Task to complete
Quote the data word for word, from its very first line down to and including the line that contains "high at (141, 95) colour: purple -> blue".

Provided data
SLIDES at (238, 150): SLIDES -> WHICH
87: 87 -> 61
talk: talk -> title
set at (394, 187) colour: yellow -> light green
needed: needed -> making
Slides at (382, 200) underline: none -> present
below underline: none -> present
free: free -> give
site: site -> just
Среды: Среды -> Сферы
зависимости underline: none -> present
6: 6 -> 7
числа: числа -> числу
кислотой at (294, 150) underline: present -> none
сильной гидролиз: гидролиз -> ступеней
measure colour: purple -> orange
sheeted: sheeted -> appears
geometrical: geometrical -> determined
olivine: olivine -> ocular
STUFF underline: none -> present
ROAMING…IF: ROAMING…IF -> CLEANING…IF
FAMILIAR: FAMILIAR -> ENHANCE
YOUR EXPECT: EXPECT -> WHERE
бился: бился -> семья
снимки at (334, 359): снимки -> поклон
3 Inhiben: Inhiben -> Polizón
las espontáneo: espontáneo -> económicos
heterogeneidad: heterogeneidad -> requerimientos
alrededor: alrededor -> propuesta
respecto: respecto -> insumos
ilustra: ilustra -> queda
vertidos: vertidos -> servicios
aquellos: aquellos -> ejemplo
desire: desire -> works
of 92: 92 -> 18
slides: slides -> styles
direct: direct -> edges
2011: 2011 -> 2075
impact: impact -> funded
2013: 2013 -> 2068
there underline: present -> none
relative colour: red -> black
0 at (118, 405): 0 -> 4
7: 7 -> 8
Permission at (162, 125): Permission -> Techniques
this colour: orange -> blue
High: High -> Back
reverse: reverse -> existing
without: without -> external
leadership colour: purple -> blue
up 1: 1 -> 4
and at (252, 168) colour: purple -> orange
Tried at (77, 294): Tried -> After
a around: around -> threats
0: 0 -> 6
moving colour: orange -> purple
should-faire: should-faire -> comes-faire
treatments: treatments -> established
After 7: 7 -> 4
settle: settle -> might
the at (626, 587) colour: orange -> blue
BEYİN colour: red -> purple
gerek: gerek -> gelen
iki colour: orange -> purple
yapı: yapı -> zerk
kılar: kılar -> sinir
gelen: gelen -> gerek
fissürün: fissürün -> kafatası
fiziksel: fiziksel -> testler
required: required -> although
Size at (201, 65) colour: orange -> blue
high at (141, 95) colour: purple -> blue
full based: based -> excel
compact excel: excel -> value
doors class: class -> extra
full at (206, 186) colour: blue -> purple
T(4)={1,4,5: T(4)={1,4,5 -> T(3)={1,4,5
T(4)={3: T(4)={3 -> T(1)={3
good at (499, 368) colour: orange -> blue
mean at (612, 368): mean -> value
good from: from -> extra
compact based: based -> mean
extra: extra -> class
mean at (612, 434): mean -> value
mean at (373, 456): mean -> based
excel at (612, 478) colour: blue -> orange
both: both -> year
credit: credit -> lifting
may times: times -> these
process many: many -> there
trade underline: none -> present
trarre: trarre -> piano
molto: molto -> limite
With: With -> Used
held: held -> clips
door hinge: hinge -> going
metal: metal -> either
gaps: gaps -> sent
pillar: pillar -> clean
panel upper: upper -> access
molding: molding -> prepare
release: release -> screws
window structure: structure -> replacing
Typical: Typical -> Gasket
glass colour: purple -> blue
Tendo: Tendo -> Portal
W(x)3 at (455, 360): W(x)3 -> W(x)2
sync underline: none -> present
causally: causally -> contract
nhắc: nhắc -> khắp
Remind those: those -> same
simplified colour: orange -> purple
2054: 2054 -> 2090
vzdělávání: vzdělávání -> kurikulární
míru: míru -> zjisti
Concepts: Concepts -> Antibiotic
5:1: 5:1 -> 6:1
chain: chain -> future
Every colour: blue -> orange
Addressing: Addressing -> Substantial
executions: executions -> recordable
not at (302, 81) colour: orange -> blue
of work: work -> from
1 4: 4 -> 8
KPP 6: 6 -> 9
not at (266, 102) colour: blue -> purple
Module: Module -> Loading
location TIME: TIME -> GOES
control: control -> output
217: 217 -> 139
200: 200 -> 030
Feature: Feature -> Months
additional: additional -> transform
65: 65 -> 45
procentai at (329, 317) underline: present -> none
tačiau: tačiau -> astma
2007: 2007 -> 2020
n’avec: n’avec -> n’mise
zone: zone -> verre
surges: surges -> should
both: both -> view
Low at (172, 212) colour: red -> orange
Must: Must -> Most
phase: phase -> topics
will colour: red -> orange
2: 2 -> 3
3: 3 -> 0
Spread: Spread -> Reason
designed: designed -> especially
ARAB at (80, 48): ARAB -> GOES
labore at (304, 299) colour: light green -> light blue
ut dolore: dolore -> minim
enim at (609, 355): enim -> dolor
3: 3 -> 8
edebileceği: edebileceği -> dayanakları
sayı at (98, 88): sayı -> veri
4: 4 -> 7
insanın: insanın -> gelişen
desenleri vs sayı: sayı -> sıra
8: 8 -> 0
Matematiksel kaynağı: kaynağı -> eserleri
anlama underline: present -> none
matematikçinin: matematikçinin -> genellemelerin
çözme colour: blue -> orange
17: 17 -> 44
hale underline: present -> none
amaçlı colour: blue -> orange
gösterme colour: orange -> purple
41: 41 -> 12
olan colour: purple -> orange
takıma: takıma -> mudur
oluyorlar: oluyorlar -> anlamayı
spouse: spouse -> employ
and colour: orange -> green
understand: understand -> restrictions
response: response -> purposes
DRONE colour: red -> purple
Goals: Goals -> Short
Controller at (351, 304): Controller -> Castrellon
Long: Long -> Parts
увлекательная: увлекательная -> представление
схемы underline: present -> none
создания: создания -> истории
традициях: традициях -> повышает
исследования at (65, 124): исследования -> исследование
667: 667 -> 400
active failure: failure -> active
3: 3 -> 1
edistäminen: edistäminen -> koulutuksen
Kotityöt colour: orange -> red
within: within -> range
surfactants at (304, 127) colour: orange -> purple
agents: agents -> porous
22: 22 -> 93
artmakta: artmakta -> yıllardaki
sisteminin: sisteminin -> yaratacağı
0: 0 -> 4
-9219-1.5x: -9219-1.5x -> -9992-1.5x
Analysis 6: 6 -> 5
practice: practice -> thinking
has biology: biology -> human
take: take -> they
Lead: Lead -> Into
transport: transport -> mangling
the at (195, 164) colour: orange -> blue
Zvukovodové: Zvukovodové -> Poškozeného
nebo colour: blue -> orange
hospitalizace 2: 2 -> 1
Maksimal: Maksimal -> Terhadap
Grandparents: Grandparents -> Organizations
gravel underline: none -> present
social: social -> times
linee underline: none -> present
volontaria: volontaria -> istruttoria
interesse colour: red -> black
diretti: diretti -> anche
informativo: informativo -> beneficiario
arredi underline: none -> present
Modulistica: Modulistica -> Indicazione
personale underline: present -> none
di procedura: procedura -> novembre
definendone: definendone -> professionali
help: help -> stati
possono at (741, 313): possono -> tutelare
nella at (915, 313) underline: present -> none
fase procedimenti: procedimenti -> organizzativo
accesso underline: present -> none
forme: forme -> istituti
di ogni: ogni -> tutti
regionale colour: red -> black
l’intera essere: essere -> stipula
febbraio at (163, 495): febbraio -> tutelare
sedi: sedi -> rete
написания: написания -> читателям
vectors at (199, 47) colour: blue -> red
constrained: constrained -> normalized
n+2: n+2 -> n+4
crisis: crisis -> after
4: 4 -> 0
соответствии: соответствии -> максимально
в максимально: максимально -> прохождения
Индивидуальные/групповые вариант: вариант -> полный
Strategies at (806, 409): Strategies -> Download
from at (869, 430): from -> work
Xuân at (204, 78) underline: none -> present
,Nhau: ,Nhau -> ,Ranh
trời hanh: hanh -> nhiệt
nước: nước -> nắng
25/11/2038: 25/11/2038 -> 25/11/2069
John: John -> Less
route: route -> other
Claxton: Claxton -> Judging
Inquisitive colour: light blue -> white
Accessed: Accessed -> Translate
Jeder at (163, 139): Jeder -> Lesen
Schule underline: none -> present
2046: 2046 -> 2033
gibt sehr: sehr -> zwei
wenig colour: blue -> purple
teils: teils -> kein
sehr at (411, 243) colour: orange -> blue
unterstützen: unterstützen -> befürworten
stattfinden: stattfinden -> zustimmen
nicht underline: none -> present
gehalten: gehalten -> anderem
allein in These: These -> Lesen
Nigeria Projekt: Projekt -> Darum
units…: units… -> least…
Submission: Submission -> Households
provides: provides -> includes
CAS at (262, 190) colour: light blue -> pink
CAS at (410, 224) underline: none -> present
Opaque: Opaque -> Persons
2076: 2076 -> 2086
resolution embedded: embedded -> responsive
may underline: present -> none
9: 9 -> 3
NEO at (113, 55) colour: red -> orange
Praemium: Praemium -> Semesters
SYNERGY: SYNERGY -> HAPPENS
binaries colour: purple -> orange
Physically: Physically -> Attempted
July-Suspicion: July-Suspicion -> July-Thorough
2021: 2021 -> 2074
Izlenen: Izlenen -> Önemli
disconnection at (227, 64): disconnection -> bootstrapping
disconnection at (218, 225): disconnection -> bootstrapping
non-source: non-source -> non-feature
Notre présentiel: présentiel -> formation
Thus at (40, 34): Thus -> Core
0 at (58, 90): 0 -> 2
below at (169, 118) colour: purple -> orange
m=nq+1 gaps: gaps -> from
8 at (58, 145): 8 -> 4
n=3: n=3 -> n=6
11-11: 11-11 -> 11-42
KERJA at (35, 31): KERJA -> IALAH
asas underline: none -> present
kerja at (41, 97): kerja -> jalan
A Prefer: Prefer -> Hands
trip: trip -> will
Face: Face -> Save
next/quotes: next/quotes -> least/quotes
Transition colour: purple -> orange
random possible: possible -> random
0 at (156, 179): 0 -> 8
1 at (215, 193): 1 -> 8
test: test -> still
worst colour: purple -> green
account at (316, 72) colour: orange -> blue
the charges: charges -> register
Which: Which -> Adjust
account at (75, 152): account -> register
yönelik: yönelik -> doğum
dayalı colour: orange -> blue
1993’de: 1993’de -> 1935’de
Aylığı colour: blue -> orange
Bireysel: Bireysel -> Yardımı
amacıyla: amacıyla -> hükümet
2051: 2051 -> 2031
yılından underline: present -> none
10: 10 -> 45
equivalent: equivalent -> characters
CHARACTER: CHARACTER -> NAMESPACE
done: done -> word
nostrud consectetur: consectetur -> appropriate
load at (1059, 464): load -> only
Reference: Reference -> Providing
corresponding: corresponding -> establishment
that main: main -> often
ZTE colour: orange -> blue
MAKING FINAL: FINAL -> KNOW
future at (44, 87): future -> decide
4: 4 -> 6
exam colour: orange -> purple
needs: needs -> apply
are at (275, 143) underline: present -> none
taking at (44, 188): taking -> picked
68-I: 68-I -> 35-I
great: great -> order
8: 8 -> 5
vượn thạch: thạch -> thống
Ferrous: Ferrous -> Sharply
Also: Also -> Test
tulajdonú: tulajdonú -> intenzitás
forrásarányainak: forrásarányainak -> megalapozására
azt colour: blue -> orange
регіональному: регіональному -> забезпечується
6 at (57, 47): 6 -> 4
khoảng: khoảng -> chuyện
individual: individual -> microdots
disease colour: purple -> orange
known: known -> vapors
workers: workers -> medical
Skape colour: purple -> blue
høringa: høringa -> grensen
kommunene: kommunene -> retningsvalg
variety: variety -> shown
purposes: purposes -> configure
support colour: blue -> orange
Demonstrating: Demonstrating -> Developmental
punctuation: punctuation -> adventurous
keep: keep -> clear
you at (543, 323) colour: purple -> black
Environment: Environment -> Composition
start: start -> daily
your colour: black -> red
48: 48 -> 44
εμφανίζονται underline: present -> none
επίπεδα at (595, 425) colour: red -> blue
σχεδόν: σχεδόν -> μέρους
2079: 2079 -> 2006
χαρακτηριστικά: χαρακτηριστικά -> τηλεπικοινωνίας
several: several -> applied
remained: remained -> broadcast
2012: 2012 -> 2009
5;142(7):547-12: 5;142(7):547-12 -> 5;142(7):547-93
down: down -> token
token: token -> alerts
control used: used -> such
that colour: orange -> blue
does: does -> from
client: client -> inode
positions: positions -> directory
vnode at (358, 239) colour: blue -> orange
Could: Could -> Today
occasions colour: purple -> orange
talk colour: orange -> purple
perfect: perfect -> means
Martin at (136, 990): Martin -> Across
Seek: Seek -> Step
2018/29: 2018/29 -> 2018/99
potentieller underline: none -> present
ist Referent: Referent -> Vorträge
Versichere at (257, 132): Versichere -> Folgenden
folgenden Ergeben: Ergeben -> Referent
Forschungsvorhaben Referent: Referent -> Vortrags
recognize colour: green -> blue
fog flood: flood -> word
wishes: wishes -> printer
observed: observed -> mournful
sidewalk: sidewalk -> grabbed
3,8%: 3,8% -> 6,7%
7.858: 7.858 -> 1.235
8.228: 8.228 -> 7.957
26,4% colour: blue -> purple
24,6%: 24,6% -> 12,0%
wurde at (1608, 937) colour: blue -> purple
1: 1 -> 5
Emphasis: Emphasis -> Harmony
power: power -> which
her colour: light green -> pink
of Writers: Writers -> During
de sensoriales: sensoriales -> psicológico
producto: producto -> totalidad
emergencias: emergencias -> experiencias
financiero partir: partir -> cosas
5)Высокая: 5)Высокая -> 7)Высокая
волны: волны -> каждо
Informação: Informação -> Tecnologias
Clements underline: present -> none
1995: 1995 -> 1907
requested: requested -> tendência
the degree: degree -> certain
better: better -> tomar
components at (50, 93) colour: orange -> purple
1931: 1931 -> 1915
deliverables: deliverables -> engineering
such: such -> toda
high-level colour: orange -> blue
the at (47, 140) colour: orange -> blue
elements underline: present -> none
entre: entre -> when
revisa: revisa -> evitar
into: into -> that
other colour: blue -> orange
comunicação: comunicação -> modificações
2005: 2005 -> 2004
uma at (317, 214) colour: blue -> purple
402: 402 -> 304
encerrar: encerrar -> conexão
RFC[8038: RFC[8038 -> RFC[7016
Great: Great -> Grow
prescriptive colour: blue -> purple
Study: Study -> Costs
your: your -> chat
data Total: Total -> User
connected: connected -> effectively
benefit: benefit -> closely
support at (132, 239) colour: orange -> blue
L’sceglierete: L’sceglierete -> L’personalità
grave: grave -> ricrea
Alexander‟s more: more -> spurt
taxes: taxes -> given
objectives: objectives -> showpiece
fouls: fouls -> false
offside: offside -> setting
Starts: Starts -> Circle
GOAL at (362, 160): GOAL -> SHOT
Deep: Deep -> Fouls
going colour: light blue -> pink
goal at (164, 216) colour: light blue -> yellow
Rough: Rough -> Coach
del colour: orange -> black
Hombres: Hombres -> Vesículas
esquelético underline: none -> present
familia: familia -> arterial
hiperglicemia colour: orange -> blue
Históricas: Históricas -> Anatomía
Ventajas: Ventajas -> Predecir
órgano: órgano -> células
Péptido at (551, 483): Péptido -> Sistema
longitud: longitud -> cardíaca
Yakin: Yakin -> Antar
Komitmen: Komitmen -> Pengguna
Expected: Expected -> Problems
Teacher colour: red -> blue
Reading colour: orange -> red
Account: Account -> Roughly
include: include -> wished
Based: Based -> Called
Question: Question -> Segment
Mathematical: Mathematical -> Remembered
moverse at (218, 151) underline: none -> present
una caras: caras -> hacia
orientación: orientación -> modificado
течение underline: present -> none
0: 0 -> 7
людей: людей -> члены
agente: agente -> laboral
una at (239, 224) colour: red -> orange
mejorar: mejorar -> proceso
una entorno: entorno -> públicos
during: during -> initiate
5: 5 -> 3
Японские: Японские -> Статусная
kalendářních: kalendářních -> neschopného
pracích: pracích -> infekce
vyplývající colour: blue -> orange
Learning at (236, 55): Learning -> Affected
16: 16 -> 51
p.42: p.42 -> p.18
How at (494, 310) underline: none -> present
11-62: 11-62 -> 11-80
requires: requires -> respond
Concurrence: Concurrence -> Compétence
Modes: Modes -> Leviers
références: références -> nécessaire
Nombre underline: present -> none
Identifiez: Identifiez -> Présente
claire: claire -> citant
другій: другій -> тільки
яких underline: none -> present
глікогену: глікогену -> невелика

Written answer
SLIDES at (238, 150): SLIDES -> WHICH
87: 87 -> 61
talk: talk -> title
set at (394, 187) colour: yellow -> light green
needed: needed -> making
Slides at (382, 200) underline: none -> present
below underline: none -> present
free: free -> give
site: site -> just
Среды: Среды -> Сферы
зависимости underline: none -> present
6: 6 -> 7
числа: числа -> числу
кислотой at (294, 150) underline: present -> none
сильной гидролиз: гидролиз -> ступеней
measure colour: purple -> orange
sheeted: sheeted -> appears
geometrical: geometrical -> determined
olivine: olivine -> ocular
STUFF underline: none -> present
ROAMING…IF: ROAMING…IF -> CLEANING…IF
FAMILIAR: FAMILIAR -> ENHANCE
YOUR EXPECT: EXPECT -> WHERE
бился: бился -> семья
снимки at (334, 359): снимки -> поклон
3 Inhiben: Inhiben -> Polizón
las espontáneo: espontáneo -> económicos
heterogeneidad: heterogeneidad -> requerimientos
alrededor: alrededor -> propuesta
respecto: respecto -> insumos
ilustra: ilustra -> queda
vertidos: vertidos -> servicios
aquellos: aquellos -> ejemplo
desire: desire -> works
of 92: 92 -> 18
slides: slides -> styles
direct: direct -> edges
2011: 2011 -> 2075
impact: impact -> funded
2013: 2013 -> 2068
there underline: present -> none
relative colour: red -> black
0 at (118, 405): 0 -> 4
7: 7 -> 8
Permission at (162, 125): Permission -> Techniques
this colour: orange -> blue
High: High -> Back
reverse: reverse -> existing
without: without -> external
leadership colour: purple -> blue
up 1: 1 -> 4
and at (252, 168) colour: purple -> orange
Tried at (77, 294): Tried -> After
a around: around -> threats
0: 0 -> 6
moving colour: orange -> purple
should-faire: should-faire -> comes-faire
treatments: treatments -> established
After 7: 7 -> 4
settle: settle -> might
the at (626, 587) colour: orange -> blue
BEYİN colour: red -> purple
gerek: gerek -> gelen
iki colour: orange -> purple
yapı: yapı -> zerk
kılar: kılar -> sinir
gelen: gelen -> gerek
fissürün: fissürün -> kafatası
fiziksel: fiziksel -> testler
required: required -> although
Size at (201, 65) colour: orange -> blue
high at (141, 95) colour: purple -> blue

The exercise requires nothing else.